Cada nova espécie que hospeda o vírus cria oportunidades para que o H5N1 continue evoluindo e alcance as pessoas.
E o vírus pode tropeçar em mutações que ninguém considerou ainda, permitindo-lhe ultrapassar a barreira das espécies. Foi o que aconteceu no surto de gripe suína de 2009.
Esse vírus não tinha as mutações consideradas necessárias para infectar as pessoas facilmente. Em vez disso, “tinha outras mutações que ninguém conhecia ou pensava antes”, disse Louise Moncla, bióloga evolucionista que estuda a gripe aviária na Universidade da Pensilvânia.
Ainda assim, mesmo que o vírus chegue às pessoas, “podemos não ver o nível de mortalidade que realmente nos preocupa”, disse Seema Lakdawala, virologista da Universidade Emory. “A imunidade pré-existente às cepas de gripe sazonal proporcionará alguma proteção contra doenças graves”.
O que acontece depois?
Os Estados Unidos estão preparados para uma pandemia de gripe, com algumas vacinas e antivirais em stock, mas os seus esforços para monitorizar o vírus podem não o detectar com rapidez suficiente para implementar essas ferramentas.
Demorou várias semanas até que os agricultores, e depois as autoridades, soubessem que o H5N1 estava circulando em vacas leiteiras.

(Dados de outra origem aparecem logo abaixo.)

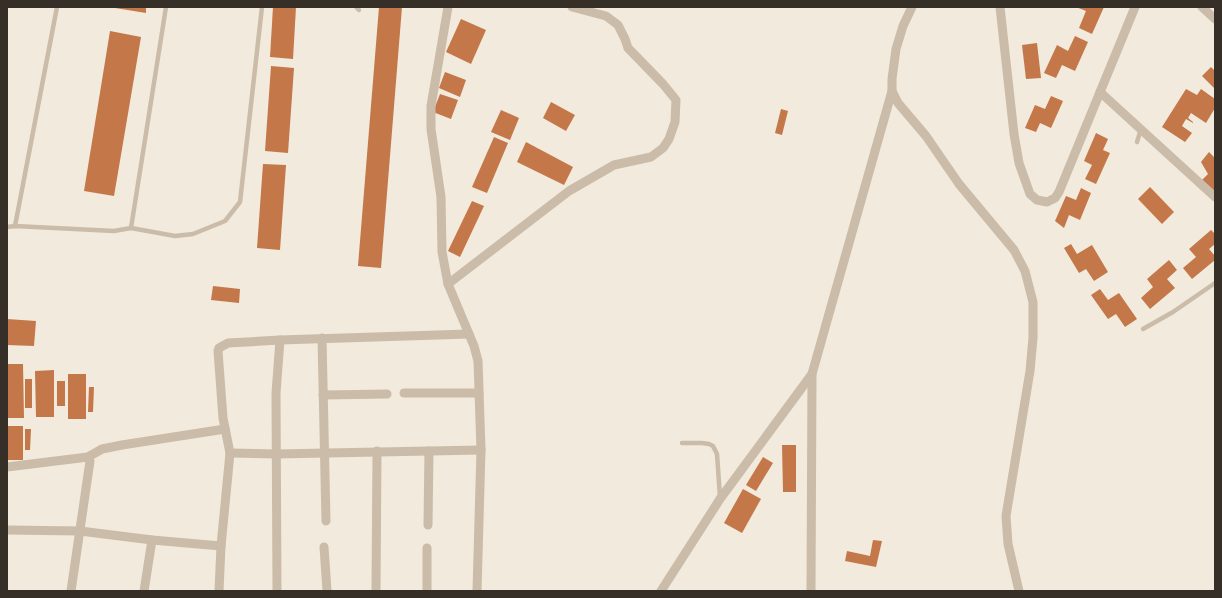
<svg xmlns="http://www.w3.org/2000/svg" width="1222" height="598" font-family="'Sofia Sans Condensed',sans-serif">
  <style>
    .building { fill: #c47748 }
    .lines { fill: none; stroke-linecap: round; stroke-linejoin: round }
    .service { stroke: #cabca8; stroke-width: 4.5 }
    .minor { stroke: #cabca8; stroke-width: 9 }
  </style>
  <rect width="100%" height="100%" fill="#f2eadc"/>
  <g class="building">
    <polygon points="109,7 146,7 146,13"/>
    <polygon points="273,7 296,7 293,59 270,57"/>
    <polygon points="379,7 402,7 381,268 358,266"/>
    <polygon points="1076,7 1104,7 1092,34 1079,28 1086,11"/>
    <polygon points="461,19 486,30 471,64 446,52"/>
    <polygon points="110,31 141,37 114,196 84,191"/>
    <polygon points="1075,36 1088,42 1075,71 1062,65 1056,78 1044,73 1057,45 1068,51"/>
    <polygon points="1037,43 1041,78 1026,79 1022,45"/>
    <polygon points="271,66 294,68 288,153 265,151"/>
    <polygon points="1211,67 1215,71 1215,89 1202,76"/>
    <polygon points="445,72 466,80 460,97 439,88"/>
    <polygon points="1186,89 1197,95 1201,89 1215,99 1215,108 1206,123 1191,113 1188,118 1193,122 1193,123 1186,119 1182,126 1192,133 1185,142 1162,127"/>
    <polygon points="440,94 458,100 451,119 433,112"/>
    <polygon points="1051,96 1063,101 1051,128 1040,123 1036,132 1025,128 1035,105 1045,109"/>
    <polygon points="551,102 575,115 566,131 543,118"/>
    <polygon points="781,109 788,111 782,135 775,133"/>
    <polygon points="501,110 519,118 510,140 491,132"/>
    <polygon points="1096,133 1108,139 1103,150 1110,153 1096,184 1085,179 1092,165 1084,161"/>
    <polygon points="494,137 508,143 487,193 472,187"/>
    <polygon points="526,142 573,167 564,185 517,162"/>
    <polygon points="1209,152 1215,158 1215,192 1202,180 1208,174 1201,162"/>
    <polygon points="263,164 286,165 280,250 257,248"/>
    <polygon points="1150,187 1174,212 1162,224 1138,199"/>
    <polygon points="1081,188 1091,193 1080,220 1069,215 1064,228 1055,221 1066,196 1076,200"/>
    <polygon points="472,201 484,206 460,257 448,251"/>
    <polygon points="1211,230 1215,234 1215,244 1209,249 1215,256 1215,260 1192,279 1183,268 1196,257 1189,249"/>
    <polygon points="1071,244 1077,254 1092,245 1108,272 1094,281 1086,269 1079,273 1064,248"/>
    <polygon points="1169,260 1177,270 1167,279 1175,288 1150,309 1141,298 1153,287 1147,279"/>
    <polygon points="213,286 240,289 239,303 211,300"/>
    <polygon points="1100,289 1108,300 1119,293 1137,319 1125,327 1116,314 1108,319 1091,295"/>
    <polygon points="7,319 36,321 34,346 7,345"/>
    <polygon points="7,364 23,364 24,418 7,418"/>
    <polygon points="54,370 54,417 36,417 35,371"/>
    <rect x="68" y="374" width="18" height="45"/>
    <rect x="25" y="379" width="7" height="29"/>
    <rect x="57" y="381" width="8" height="25"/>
    <polygon points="89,387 94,387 93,412 88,412"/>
    <rect x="7" y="426" width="16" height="34"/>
    <polygon points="25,429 31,429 30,450 25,450"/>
    <polygon points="782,445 796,445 796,492 783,492"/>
    <polygon points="763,457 773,463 756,491 746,485"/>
    <polygon points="743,489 761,499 742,533 724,523"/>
    <polygon points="873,540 882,541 876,567 845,561 847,551 870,556"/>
  </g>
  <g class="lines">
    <g class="service">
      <polyline points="356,7 359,10"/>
      <polyline points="1137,142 1141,129"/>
      <polyline points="15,226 57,7"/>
      <polyline points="7,227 15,226 114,231 131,228 175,236 193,234 225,221 240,202 262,7"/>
      <polyline points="131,228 166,7"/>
      <polyline points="1143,329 1173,312 1215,283"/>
      <polyline points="682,443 702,443 709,444 713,446 717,454 720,497"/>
    </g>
    <g class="minor">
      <polyline points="448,7 431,106 431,129 441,197 442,252 448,284 474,346 478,361 481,450 477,591"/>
      <polyline points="912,7 903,26 896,49 892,79 892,91 898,103 926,136 959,184 1014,250 1025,271 1033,302 1033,338 1030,371 1006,516 1008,544 1019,591"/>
      <polyline points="1000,7 1014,134 1019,163 1030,194 1037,200 1047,202 1055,198 1059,192 1135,7"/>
      <polyline points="1202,7 1215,19"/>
      <polyline points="1100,92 1215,197"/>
      <polyline points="448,284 569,191 614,165 651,157 663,148 669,139 675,122 676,100 663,84 628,48 625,39 618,25 606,16 572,7"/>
      <polyline points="322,338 326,521"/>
      <polyline points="404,393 479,393"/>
      <polyline points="323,395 387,394"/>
      <polyline points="230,453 276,454 481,450"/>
      <polyline points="7,467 88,457 102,449 122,445 225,429"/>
      <polyline points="428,525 429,451"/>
      <polyline points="7,530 80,531 152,540 221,546"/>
      <polyline points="324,547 327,591"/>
      <polyline points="71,591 90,461 88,457"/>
      <polyline points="144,591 152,540"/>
      <polyline points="219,591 221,546 230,453 223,418 218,351 219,348 228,343 280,340 469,334"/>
      <polyline points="277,591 276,393 280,340"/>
      <polyline points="376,591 377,451"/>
      <polyline points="427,591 427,548"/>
      <polyline points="661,591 720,499 812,374"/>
      <polyline points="811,591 812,374 892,91"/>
    </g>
  </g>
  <rect width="1222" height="598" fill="none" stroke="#362f28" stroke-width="16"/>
</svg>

O surto nas explorações leiteiras causou apenas uma infecção humana ligeira, mas as explorações são um terreno fértil para o vírus passar de espécie: do gato para a vaca, do porco para o humano, em qualquer ordem.

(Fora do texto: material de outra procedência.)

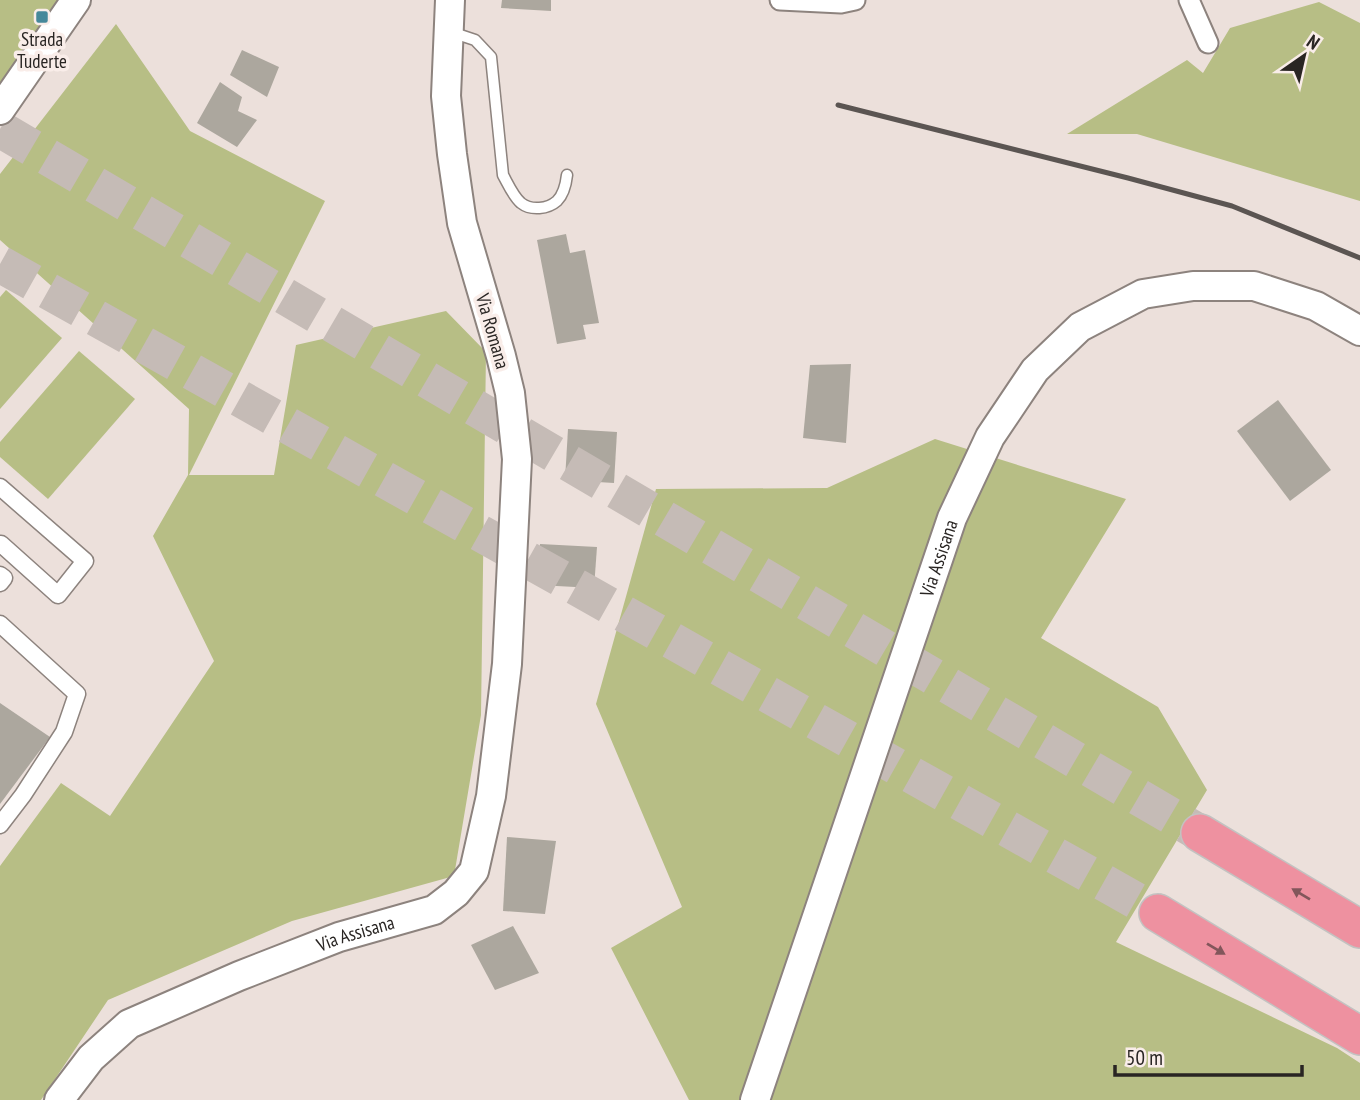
<svg xmlns="http://www.w3.org/2000/svg" width="1360" height="1100" font-family="'PT Sans Narrow',sans-serif">
<style>
.green{fill:#b7be85}
.building{fill:#aca79e}
.lines{fill:none;stroke-linecap:round;stroke-linejoin:round}
.motorway-tunnel{stroke:#c5bbb6;stroke-width:37;stroke-dasharray:37 18;stroke-linecap:butt}
.service-casing{stroke:#8d837e;stroke-width:13}
.pedestrian-casing{stroke:#8d837e;stroke-width:19}
.minor-casing{stroke:#8d837e;stroke-width:23}
.secondary-casing{stroke:#8d837e;stroke-width:32}
.motorway-casing{stroke:#c3c2c1;stroke-width:40}
.service{stroke:#fff;stroke-width:10}
.pedestrian{stroke:#fff;stroke-width:16}
.minor{stroke:#fff;stroke-width:19}
.secondary{stroke:#fff;stroke-width:28}
.motorway{stroke:#ee91a0;stroke-width:37}
.rail{stroke:#5b5552;stroke-width:5}
.oneway{fill:#82565b}
.poi-dot{fill:#46889a;stroke:#f9ede9;stroke-width:2.5}
.labels{text-anchor:middle;stroke-width:7;stroke-linejoin:round;paint-order:stroke}
.poi-label{font-size:19px;fill:#292523;stroke:#f9ede9}
.street-label{font-size:19px;fill:#292523;stroke:#f9ede9}
</style>
<rect width="100%" height="100%" fill="#ece0db"/>
<g class="green">
<path d="M0 0H77L0 111Z"/>
<path d="M1319 2 1360 23V201L1137 134H1067L1187 60 1203 73 1230 28Z"/>
<path d="M116 24 190 131 325 201 189 475H274L296 345 446 311 486 352 481 715 454 876 292 921 108 1000 41 1100H0V866L61 783 110 816 214 661 153 536 188 475 189 409 0 240V174Z"/>
<path d="M6 290 62 338 0 409V297Z"/>
<path d="M79 351 135 399 48 499 0 457V442Z"/>
<path d="M935 439 1126 499 1041 638 1158 707 1207 790 1116 942 1337 1048 1360 1063V1100H689L611 948 682 907 596 704 656 489 827 488Z"/>
</g>
<g class="building">
<path d="M502 0H551V11L501 8Z"/>
<path d="M242 50 279 67 267 97 230 75Z"/>
<path d="M220 82 242 97 238 111 257 120 237 147 197 123Z"/>
<path d="M566 234 570 253 585 250 599 323 583 325 586 339 557 344 537 240Z"/>
<path d="M851 364 846 443 803 438 810 365Z"/>
<path d="M1278 400 1331 470 1290 501 1237 431Z"/>
<path d="M568 429 617 432 614 483 565 480Z"/>
<path d="M540 544 597 547 594 588 538 585Z"/>
<path d="M0 703 50 737 0 804Z"/>
<path d="M507 837 556 841 545 914 503 911Z"/>
<path d="M513 926 539 973 495 990 471 945Z"/>
</g>
<g class="lines">
<g class="motorway-tunnel">
<path d="M0 129 1200 833"/>
<path d="M0 264 1158 913"/>
</g>
<defs>
<path id="service" d="M451 32 475 40 491 57 503 175C508 184 513 196 521 203 531 211 548 209 557 201 564 194 566 184 567 175"/>
<g id="pedestrian">
<path d="M0 487 85 561 58 595 1 544 0 546"/>
<path d="M0 575 4 578 0 583"/>
<path d="M0 624 77 694 64 732 23 795 0 825"/>
</g>
<g id="minor">
<path d="M780 0 841 3 855 0"/>
<path d="M1189 0 1208 43"/>
</g>
<g id="secondary">
<path d="M0 110 76 0"/>
<path id="s1" d="M59 1100 91 1058 129 1024 239 976 339 937 434 910 456 893 474 871 491 796 507 664 517 459 510 393 501 356 462 223 452 154 446 96 450 0"/>
<path id="s2" d="M755 1100 952 518 990 437 1035 370 1080 327 1143 294 1193 286H1254L1316 306 1360 331"/>
</g>
<g id="motorway">
<path d="M1200 833 1360 929"/>
<path d="M1158 913 1360 1036"/>
</g>
</defs>
<use href="#service" class="service-casing"/>
<use href="#pedestrian" class="pedestrian-casing"/>
<use href="#minor" class="minor-casing"/>
<use href="#secondary" class="secondary-casing"/>
<use href="#motorway" class="motorway-casing"/>
<use href="#service" class="service"/>
<use href="#pedestrian" class="pedestrian"/>
<use href="#minor" class="minor"/>
<use href="#secondary" class="secondary"/>
<use href="#motorway" class="motorway"/>
<path class="rail" d="M838 105 1128 178 1232 206 1360 258"/>
</g>
<defs><path id="oneway-solid" d="M-6-.8H1V-3.2L6.5 0L1 3.2V.8H-6Z" transform="scale(1.75)"/></defs>
<g class="oneway">
<use href="#oneway-solid" transform="translate(1301 894) rotate(-149)"/>
<use href="#oneway-solid" transform="translate(1216 949) rotate(31)"/>
</g>
<rect class="poi-dot" x="35" y="10" width="14" height="14" rx="3.5"/>
<g class="labels">
<g class="poi-label">
<text x="42" y="46">Strada<tspan x="42" dy="22">Tuderte</tspan></text>
</g>
<g class="street-label">
<text transform="translate(493 331) rotate(74)" y="7">Via Romana</text>
<text dy="7" stroke="none"><textPath href="#s2" startOffset="572">Via Assisana</textPath></text>
<text dy="7" stroke="none"><textPath href="#s1" startOffset="348">Via Assisana</textPath></text>
</g>
</g>
<g transform="translate(1304 56) rotate(34)" stroke="#f9ede9" stroke-width="5" paint-order="stroke">
<path d="M0-5L12 26L0 18L-12 26Z" fill="#292523"/>
<text y="-10" font-size="19" font-weight="bold" text-anchor="middle" fill="#292523">N</text>
</g>
<path d="M1115 1065v10h187v-10" fill="none" stroke="#292523" stroke-width="3.5"/>
<text x="1126" y="1065" font-size="21" fill="#292523" stroke="#f9ede9" stroke-width="5" paint-order="stroke">50 m</text>
</svg>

Muitos cientistas estão particularmente preocupados com os porcos, que são susceptíveis a estirpes de gripe humana e aviária, constituindo o veículo perfeito para os vírus trocarem genes. Os porcos são abatidos quando são muito jovens e as gerações mais novas, sem exposição prévia à gripe, são particularmente vulneráveis a infecções.
Até agora, o H5N1 não parece ser capaz de infectar porcos, mas isso pode mudar à medida que adquire novas mutações.
“Nunca deixo meus filhos irem a uma feira estadual ou a uma fazenda de animais; Eu sou um desses pais”, disse o Dr. Lakdawala. “E é principalmente porque sei que quanto mais interações aumentarmos com os animais, mais oportunidades haverá”.
Se o H5N1 atingir as pessoas, as autoridades federais terão de trabalhar em conjunto e com os seus homólogos internacionais. O nacionalismo, a concorrência e a burocracia podem retardar a partilha de informação que é crucial num surto em desenvolvimento.
De certa forma, a atual disseminação entre vacas leiteiras é uma oportunidade para praticar exercícios, disse Rick Bright, CEO da Bright Global Health, uma empresa de consultoria que se concentra em melhorar as respostas a emergências de saúde pública. Mas o Departamento de Agricultura dos EUA tem sido demasiado restrito na sua abordagem aos testes de vacas e não tem sido tão oportuno e transparente nas suas conclusões como deveria ter sido, disse ele.
Na quarta-feira, o departamento ordenou que as vacas leiteiras que cruzam as fronteiras estaduais fossem testadas para influenza.
A Dra. Rosemary Sifford, veterinária-chefe do departamento, disse que a equipe estava trabalhando duro para compartilhar informações o mais rápido possível. “Esta é considerada uma doença emergente”, disse ele.
Os líderes governamentais são muitas vezes cautelosos e querem ver mais dados. Mas “dada a rapidez com que isto se pode espalhar e a doença devastadora que pode causar se os nossos líderes hesitarem e não puxarem o gatilho certo no momento certo, seremos mais uma vez apanhados desprevenidos”, disse o Dr.
“Se não entrarmos em pânico, mas respeitarmos e fizermos a devida diligência”, acrescentou, aludindo ao vírus, “acho que podemos administrá-lo”.